Indignado, o padre Arthur Hervet, de 71 anos, que trabalha na assistência aos « roms » na cidade de Lille, não se conteve e declarou a um jornal : « Rezo para que Nicolas Sarkozy tenha uma crise cardíaca ». Depois, caiu em si e se retratou pedindo desculpas pelo excesso de sua indignação. Em uma das entrevistas que deu, o padre Arthur revelou : votou em Sarkozy em 2007.

Ninguém é perfeito.

Kouchner discorda … mas não larga o cargo

Todo mundo sabe que os responsáveis pela política externa da França são o secretário-geral do Eliseu, Claude Guéant, o chefe do setor diplomático do Eliseu Jean-David Levitte e o próprio presidente. O ministro Bernard Kouchner, ex-socialista que trocou de camisa e virou ministro de Sarkozy, manda muito pouco. Esta semana ele declarou que quase pediu demissão por discordar da política do governo em relação aos ciganos. Mas o fato é que não pediu demissão e continua no Quai d’Orsay onde brilha pela opacidade.

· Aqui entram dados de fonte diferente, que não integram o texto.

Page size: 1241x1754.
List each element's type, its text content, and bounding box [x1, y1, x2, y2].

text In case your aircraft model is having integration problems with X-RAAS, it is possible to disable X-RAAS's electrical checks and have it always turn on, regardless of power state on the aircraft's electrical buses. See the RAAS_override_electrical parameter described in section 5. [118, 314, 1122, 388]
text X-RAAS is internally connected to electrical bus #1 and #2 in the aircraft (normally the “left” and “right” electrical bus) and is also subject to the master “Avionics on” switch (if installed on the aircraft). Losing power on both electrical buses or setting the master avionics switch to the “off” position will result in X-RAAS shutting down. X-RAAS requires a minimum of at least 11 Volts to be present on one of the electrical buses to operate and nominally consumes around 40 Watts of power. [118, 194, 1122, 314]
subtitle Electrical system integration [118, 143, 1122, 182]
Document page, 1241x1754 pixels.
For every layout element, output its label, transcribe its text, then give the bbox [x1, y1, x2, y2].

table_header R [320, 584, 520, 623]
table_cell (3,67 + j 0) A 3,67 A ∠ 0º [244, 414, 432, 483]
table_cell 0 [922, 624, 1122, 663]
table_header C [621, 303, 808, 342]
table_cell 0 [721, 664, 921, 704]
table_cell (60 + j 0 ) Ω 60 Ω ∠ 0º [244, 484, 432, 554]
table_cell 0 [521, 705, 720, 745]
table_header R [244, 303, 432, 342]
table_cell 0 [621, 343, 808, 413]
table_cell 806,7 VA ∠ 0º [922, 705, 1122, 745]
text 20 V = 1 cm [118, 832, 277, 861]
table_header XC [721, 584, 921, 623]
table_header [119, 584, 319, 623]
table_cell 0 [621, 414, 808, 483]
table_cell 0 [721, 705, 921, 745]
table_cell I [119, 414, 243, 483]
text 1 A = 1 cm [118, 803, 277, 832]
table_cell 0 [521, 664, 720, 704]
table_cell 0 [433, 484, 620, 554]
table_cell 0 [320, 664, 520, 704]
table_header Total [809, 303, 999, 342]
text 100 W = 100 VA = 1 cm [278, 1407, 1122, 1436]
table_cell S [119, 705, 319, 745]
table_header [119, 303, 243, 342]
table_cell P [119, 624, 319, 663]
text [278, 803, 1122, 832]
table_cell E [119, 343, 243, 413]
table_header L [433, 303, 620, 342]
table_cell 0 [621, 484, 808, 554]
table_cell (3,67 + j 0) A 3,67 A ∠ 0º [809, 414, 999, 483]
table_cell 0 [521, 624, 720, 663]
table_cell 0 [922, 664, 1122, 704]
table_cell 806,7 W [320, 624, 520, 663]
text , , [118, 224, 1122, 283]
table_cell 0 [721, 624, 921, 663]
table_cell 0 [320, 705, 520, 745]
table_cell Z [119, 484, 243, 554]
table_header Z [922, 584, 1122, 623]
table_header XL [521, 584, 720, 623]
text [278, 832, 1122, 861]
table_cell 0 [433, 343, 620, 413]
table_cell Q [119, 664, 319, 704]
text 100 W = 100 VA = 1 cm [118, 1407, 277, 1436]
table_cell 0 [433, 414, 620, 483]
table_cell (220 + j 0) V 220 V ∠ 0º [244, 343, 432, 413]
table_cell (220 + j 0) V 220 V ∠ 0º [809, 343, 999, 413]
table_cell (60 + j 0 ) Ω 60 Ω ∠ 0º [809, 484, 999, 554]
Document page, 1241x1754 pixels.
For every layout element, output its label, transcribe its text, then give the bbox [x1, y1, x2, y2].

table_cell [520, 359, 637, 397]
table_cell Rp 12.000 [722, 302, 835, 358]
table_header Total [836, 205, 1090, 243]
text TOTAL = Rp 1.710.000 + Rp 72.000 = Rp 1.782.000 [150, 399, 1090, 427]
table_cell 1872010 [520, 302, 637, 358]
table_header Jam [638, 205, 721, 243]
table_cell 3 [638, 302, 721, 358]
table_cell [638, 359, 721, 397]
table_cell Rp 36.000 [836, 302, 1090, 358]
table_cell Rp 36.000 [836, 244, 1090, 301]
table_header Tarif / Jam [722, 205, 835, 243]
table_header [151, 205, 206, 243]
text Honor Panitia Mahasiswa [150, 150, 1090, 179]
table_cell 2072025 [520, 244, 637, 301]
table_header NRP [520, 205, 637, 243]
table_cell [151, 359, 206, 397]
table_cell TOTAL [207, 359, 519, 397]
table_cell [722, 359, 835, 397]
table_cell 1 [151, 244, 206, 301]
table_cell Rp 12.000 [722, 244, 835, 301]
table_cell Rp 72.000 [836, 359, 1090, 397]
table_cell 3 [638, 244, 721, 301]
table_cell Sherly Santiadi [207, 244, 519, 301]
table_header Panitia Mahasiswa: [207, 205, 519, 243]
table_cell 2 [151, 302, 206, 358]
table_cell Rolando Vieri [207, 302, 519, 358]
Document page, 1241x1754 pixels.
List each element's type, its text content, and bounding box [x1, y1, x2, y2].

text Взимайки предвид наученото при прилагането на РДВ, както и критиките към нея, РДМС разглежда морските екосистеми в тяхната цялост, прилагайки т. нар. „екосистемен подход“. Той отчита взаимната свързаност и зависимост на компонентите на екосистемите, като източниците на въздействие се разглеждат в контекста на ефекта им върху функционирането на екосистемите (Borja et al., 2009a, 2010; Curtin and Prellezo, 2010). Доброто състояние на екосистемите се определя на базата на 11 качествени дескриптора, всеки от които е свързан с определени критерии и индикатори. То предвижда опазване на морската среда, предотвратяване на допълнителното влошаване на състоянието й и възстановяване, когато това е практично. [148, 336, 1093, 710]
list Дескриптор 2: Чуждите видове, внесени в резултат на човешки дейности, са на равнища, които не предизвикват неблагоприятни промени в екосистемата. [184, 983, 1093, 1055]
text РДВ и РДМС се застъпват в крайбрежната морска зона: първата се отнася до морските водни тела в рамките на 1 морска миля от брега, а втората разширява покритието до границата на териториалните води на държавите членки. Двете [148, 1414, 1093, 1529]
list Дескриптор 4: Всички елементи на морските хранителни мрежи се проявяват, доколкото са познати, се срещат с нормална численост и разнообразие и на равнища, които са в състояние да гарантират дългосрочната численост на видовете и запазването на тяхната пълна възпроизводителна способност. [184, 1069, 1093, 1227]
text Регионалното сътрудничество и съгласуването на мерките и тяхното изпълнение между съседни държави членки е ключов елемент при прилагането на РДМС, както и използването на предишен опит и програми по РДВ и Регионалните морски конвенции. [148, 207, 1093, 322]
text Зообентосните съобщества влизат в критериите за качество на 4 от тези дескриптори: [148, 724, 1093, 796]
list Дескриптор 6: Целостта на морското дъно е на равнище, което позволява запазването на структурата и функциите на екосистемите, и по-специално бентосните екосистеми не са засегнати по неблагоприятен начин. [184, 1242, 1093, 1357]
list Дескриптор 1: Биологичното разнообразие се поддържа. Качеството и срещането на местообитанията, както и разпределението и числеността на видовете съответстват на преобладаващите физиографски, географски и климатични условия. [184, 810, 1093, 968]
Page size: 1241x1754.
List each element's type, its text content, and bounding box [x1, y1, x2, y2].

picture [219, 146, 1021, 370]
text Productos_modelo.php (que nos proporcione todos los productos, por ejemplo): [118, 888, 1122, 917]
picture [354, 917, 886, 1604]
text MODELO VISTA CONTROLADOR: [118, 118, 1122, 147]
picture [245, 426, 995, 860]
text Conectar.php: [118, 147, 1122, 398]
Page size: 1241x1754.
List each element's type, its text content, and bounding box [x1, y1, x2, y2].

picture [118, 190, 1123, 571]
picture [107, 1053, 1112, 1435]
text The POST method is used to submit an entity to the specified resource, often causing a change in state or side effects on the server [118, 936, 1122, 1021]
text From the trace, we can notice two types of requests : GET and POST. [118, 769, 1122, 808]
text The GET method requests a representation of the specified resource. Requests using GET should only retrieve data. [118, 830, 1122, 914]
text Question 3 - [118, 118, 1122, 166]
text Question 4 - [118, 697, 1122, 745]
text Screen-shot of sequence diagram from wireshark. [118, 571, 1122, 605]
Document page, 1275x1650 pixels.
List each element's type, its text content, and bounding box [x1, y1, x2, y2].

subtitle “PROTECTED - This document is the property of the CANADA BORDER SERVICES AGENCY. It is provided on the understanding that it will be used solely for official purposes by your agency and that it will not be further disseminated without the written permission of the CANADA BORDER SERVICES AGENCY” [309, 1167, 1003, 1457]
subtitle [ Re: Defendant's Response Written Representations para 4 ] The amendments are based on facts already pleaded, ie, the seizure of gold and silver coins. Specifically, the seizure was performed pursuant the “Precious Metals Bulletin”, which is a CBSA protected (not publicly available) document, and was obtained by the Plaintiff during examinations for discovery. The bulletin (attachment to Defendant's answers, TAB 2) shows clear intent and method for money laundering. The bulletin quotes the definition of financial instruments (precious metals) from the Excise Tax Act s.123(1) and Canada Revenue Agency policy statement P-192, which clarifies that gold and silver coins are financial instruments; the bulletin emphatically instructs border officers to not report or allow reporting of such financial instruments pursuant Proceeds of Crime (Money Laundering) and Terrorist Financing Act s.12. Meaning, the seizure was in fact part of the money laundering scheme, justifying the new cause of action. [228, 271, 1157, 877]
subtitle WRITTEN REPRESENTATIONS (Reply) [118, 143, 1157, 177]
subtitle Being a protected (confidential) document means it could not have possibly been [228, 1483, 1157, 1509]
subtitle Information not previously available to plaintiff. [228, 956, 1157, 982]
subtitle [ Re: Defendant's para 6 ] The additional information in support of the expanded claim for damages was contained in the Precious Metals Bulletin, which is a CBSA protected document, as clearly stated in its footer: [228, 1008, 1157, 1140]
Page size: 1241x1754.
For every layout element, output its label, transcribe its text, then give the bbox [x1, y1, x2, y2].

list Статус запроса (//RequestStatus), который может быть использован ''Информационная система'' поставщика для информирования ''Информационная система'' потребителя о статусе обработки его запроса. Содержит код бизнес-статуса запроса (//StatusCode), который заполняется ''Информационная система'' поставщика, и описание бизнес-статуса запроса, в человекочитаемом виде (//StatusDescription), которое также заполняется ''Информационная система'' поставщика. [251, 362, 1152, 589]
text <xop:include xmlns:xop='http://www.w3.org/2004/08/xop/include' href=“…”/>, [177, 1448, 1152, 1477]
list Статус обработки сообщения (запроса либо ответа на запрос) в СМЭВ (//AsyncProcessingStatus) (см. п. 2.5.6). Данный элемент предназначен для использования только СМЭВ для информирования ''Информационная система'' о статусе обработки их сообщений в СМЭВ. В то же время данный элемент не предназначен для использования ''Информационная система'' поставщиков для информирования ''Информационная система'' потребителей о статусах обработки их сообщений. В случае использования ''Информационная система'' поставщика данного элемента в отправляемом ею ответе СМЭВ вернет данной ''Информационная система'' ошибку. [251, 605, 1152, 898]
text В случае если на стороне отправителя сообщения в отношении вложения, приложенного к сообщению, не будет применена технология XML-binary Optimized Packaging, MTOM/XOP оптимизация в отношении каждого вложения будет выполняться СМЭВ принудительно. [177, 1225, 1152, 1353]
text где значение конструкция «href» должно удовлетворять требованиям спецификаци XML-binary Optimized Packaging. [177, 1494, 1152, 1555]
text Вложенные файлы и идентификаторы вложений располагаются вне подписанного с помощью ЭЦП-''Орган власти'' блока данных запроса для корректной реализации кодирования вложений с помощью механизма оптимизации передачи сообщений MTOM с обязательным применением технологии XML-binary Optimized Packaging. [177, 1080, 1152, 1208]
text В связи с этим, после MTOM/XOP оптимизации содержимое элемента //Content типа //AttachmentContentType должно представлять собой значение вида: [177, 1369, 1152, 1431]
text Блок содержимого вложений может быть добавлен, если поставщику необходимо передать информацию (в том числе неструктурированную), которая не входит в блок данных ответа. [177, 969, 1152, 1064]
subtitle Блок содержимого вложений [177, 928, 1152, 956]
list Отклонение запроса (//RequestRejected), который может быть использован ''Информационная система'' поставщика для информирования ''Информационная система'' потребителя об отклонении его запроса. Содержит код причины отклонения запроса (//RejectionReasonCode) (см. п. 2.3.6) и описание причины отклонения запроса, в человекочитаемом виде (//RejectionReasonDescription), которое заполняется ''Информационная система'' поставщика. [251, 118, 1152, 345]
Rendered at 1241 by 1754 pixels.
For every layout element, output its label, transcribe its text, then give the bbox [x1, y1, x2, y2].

Com um bom cálculo político manteve o (excelente) salário de ministro, as honras e o brilho do cargo e garante, ao mesmo tempo, a permanência de sua mulher, a jornalista Christine Ockrent, vice-presidente do canal internacional da TV pública France 24, chamado oficialmente Audiovisuel Extérieur de la France (AEF).

Pedófilos no ar

Todo adulto sentado num avião ao lado de uma criança é um pedófilo potencial. Essa é a convicção da Air France.

Há poucos dias a companhia reforçou a norma que proíbe a um adulto de viajar no mesmo bloco de poltronas ao lado de uma criança desacompanhada, de menos de 12 anos.
O sindicato da companhia protestou alegando que em caso de despressurização que necessite o uso da máscara ou outra emergência que necessite do colete salva-vidas ninguém poderá socorrer a criança sentada sem nenhum adulto.

Um passageiro da Bitish Airways, que aplica a mesma norma da Air France, processou recentemente a companhia inglesa por discriminação e ganhou o processo. Ele havia sido proibido de sentar-se perto de uma criança não- acompanhada.